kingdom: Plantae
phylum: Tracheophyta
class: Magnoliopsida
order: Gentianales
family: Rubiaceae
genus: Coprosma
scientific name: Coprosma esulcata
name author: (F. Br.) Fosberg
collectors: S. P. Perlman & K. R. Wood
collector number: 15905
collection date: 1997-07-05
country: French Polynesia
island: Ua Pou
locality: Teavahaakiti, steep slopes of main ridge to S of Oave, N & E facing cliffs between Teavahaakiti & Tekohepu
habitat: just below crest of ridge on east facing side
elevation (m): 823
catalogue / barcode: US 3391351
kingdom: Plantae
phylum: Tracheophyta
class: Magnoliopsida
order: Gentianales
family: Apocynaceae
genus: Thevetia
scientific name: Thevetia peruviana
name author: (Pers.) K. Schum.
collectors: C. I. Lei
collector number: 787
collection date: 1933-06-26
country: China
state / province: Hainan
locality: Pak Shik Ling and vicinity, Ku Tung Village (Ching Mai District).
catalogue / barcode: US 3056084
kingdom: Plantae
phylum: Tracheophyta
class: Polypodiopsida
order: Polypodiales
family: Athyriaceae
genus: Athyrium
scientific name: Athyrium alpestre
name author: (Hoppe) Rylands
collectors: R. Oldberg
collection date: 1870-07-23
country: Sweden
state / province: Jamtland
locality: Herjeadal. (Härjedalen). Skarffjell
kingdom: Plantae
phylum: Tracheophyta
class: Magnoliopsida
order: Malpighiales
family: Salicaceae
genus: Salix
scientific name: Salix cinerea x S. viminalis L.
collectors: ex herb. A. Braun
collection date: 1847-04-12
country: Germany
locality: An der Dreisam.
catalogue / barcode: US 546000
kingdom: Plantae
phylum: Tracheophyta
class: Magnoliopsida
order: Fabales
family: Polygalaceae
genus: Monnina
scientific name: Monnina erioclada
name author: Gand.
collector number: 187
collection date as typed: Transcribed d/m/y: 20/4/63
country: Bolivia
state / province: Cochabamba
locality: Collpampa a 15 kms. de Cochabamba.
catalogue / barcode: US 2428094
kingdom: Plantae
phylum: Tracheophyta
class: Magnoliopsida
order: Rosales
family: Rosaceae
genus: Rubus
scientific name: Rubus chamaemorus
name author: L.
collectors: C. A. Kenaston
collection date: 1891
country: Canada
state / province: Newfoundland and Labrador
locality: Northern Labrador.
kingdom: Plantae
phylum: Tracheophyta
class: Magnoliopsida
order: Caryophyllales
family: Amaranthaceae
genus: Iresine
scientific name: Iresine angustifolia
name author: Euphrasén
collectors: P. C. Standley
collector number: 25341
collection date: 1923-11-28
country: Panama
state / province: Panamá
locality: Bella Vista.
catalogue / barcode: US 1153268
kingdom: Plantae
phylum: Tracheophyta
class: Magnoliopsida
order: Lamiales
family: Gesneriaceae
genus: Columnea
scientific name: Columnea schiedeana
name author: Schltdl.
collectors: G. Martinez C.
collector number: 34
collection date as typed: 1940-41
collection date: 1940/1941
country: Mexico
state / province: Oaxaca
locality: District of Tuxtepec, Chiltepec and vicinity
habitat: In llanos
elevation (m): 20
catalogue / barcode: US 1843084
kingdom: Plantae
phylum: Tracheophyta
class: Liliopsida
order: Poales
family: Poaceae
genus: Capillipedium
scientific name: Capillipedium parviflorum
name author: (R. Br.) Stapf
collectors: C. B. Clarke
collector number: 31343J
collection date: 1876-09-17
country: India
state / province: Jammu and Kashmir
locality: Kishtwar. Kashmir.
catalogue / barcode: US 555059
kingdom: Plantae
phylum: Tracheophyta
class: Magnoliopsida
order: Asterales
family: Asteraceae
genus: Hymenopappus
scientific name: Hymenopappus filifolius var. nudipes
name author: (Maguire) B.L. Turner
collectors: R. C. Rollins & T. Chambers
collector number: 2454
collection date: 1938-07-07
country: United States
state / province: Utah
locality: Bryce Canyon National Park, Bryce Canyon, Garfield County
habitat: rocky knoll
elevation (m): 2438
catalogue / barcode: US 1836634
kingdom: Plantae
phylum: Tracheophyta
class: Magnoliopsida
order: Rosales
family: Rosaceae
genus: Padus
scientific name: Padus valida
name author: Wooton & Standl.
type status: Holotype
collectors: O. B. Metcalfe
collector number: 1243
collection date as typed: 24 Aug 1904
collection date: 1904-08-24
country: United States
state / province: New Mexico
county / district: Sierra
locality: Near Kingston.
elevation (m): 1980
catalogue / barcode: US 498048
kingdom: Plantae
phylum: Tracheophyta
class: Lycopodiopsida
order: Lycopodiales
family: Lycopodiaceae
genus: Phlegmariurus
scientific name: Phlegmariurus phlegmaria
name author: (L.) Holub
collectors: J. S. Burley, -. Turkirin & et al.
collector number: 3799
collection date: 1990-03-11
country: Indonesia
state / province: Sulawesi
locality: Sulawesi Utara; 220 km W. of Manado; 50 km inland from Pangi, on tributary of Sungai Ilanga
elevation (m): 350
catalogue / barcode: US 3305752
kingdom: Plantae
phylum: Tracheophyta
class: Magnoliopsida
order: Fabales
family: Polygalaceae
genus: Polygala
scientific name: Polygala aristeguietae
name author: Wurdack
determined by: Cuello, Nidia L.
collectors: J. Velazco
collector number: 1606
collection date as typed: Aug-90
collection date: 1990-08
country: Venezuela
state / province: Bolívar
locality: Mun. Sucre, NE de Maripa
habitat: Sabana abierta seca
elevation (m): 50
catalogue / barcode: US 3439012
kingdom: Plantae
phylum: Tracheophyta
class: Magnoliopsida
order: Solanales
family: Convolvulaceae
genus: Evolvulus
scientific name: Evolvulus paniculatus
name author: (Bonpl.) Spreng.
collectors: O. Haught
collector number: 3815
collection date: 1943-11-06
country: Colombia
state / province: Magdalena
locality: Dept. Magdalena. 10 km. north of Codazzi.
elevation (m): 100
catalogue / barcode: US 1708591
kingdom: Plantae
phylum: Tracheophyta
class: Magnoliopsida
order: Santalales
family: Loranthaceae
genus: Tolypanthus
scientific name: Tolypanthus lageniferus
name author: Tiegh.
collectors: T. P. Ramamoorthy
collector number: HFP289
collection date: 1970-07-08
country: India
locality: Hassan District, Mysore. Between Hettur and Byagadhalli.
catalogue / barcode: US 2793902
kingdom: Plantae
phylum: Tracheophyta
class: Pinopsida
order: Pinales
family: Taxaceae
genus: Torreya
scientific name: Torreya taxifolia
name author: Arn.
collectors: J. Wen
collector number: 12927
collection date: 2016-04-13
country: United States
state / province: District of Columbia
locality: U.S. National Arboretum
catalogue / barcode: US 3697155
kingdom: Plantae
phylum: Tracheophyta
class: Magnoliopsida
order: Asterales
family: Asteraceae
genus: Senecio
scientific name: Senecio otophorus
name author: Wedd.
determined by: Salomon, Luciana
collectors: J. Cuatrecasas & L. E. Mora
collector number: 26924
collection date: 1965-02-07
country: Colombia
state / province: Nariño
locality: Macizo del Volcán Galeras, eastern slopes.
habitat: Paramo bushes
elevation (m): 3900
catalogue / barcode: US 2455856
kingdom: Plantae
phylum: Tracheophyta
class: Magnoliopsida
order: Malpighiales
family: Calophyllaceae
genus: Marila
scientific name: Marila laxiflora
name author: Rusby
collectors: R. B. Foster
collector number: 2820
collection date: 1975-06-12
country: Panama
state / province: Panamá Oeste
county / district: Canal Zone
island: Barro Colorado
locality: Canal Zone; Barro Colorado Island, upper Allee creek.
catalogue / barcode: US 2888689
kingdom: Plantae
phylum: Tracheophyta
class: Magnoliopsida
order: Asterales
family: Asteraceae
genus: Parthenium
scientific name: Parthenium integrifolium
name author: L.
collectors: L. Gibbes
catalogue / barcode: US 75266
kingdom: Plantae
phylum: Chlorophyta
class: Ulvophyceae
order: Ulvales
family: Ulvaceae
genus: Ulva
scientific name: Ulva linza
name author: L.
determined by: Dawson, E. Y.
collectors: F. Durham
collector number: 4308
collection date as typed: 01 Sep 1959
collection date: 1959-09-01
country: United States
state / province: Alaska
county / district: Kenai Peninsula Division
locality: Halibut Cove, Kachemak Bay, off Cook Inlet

········

→ **Aim**
Copy out the data word for word, starting with its first line and ending with the line that contains "collection date as typed: Transcribed", with both of those lines included. Give nothing past that line.

→ **Reply**
kingdom: Plantae
phylum: Tracheophyta
class: Magnoliopsida
order: Gentianales
family: Rubiaceae
genus: Coprosma
scientific name: Coprosma esulcata
name author: (F. Br.) Fosberg
collectors: S. P. Perlman & K. R. Wood
collector number: 15905
collection date: 1997-07-05
country: French Polynesia
island: Ua Pou
locality: Teavahaakiti, steep slopes of main ridge to S of Oave, N & E facing cliffs between Teavahaakiti & Tekohepu
habitat: just below crest of ridge on east facing side
elevation (m): 823
catalogue / barcode: US 3391351
kingdom: Plantae
phylum: Tracheophyta
class: Magnoliopsida
order: Gentianales
family: Apocynaceae
genus: Thevetia
scientific name: Thevetia peruviana
name author: (Pers.) K. Schum.
collectors: C. I. Lei
collector number: 787
collection date: 1933-06-26
country: China
state / province: Hainan
locality: Pak Shik Ling and vicinity, Ku Tung Village (Ching Mai District).
catalogue / barcode: US 3056084
kingdom: Plantae
phylum: Tracheophyta
class: Polypodiopsida
order: Polypodiales
family: Athyriaceae
genus: Athyrium
scientific name: Athyrium alpestre
name author: (Hoppe) Rylands
collectors: R. Oldberg
collection date: 1870-07-23
country: Sweden
state / province: Jamtland
locality: Herjeadal. (Härjedalen). Skarffjell
kingdom: Plantae
phylum: Tracheophyta
class: Magnoliopsida
order: Malpighiales
family: Salicaceae
genus: Salix
scientific name: Salix cinerea x S. viminalis L.
collectors: ex herb. A. Braun
collection date: 1847-04-12
country: Germany
locality: An der Dreisam.
catalogue / barcode: US 546000
kingdom: Plantae
phylum: Tracheophyta
class: Magnoliopsida
order: Fabales
family: Polygalaceae
genus: Monnina
scientific name: Monnina erioclada
name author: Gand.
collector number: 187
collection date as typed: Transcribed d/m/y: 20/4/63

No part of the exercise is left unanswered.